* [Exercise requirements]
1. Translate this sentence from the speech API documentation into Spanish: "The speech endpoint converts text into audio using AI-powered voices."
2. According to the speech API documentation, what is the maximum length of the `text` parameter?
3. Extend the speech API documentation from where it stops.

* [Reading text]
Generate Speech

Convert text to natural-sounding speech audio

The speech endpoint converts text into audio using AI-powered voices.

Endpoint

POST /v1/talk/speech

Authentication

Requires a do_live_* API key with the talk:speech scope.

Authorization: Bearer <key> header (recommended)
X-API-Key header

See Authentication for details.

Request Body

Parameter	Type	Required	Default	Description
`text`	string	Yes	-	The text to convert to speech (max 10,000 characters)
`voice`	string	No	`asteria`	Voice ID to use (see Voices)
`format`	string	No	`mp3`	Output format: `mp3`, `wav`, `flac`, `aac`, `opus`
`speed`	number	No	`1.0`	Speaking speed (0.5 to 2.0)
`sampleRate`	number	No	varies	Sample rate in Hz (8000, 16000, 24000, 48000)

[Stored entries]
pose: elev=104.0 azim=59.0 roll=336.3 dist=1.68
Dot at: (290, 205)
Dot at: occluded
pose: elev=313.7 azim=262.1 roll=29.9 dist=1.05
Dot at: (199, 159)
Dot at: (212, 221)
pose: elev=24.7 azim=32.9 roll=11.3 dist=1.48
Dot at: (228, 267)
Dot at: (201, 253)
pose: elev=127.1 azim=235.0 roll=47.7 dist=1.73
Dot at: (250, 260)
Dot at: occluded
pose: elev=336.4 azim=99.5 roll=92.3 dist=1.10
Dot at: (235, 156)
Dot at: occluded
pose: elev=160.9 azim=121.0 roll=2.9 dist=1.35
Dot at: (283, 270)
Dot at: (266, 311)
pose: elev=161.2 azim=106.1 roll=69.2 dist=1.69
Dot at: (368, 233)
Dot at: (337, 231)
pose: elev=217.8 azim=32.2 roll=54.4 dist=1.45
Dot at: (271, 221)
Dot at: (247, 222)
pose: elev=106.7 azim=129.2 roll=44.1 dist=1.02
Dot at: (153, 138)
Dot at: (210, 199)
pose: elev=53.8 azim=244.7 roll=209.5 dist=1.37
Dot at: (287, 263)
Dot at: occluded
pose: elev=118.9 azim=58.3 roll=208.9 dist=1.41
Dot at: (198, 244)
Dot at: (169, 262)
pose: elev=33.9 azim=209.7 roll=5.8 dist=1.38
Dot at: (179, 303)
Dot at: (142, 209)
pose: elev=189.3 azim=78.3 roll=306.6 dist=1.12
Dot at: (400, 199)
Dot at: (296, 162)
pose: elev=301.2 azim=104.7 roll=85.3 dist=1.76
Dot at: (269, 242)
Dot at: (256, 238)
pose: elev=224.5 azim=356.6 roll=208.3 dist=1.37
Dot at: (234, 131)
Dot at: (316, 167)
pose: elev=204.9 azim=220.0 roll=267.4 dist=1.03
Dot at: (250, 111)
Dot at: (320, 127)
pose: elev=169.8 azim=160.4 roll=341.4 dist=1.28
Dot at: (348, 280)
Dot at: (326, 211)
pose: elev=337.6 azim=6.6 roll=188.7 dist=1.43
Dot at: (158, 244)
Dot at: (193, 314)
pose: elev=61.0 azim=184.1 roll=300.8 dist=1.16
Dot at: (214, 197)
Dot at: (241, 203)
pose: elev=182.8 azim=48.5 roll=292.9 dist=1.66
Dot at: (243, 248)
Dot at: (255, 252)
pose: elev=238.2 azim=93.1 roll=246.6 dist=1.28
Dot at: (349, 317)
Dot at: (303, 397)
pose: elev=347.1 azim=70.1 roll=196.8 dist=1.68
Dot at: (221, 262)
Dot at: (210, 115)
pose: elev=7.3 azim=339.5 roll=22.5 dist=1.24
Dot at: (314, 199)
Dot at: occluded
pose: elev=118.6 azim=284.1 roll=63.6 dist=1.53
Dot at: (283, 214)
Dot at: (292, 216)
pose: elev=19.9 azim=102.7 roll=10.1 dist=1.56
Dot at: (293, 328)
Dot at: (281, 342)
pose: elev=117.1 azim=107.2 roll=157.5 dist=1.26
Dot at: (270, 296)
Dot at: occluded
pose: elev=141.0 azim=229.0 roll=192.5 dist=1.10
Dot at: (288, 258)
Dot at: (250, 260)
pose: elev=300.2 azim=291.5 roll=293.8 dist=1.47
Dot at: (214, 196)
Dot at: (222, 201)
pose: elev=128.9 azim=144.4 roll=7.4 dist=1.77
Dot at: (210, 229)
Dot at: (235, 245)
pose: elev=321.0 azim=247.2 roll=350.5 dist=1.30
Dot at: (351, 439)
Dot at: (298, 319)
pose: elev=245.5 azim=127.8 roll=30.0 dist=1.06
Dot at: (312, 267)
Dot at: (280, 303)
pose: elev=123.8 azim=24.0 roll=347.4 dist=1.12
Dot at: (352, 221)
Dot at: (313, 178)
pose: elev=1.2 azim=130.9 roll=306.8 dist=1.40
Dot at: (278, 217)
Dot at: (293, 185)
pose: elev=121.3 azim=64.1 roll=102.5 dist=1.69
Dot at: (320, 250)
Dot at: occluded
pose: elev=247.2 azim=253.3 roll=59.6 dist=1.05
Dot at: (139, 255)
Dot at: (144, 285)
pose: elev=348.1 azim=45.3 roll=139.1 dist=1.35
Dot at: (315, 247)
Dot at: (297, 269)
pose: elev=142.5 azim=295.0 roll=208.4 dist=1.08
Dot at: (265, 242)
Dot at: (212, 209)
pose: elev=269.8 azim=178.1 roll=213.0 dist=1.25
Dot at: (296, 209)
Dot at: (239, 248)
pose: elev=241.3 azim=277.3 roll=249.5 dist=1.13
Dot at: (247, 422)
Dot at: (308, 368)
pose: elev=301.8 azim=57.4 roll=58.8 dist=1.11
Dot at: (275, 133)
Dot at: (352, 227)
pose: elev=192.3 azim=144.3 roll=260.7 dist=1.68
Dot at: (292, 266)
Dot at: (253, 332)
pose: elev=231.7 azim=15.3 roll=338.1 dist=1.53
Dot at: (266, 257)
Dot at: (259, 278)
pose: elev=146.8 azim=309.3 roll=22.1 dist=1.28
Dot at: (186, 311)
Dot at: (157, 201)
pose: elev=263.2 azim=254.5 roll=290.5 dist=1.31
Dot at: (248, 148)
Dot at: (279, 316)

* [Results]
1. El endpoint de voz convierte texto en audio mediante voces impulsadas por IA.

2. 10,000 characters.

3.
`customVoiceId`	string	No	-	ElevenLabs voice ID for custom/cloned voices

Request Example

curl -X POST "https://api.do.dev/v1/talk/speech" \
  -H "Authorization: Bearer do_live_your_key_here" \
  -H "Content-Type: application/json" \
  -d '{
    "text": "Welcome to the Talk API! This is a demonstration of text-to-speech.",
    "voice": "aria",
    "format": "mp3",
    "speed": 1.0
  }' \
  --output output.mp3

Response

Success (200 OK)

Returns the audio file directly as binary data.

Response Headers:

Header	Description
`Content-Type`	Audio MIME type (e.g., `audio/mpeg` for MP3)
`X-Characters-Used`	Number of characters processed
`X-Audio-Duration`	Audio duration in seconds (Deepgram voices only)

Error Responses

Bad Request (400)

Missing or invalid text:

{
  "error": "'text' is required and must be a string"
}

Text too long:

{
  "error": "'text' exceeds maximum length of 10,000 characters"
}

Invalid voice:

{
  "error": "Invalid voice: unknown. Valid voices: thalia, helena, aria, ..."
}

Invalid speed:

{
  "error": "'speed' must be a number between 0.5 and 2.0"
}

Unauthorized (401)

{
  "error": "API key required. Use Authorization: Bearer <key> or X-API-Key header."
}

Too Many Requests (429)

{
  "error": "Rate limit exceeded"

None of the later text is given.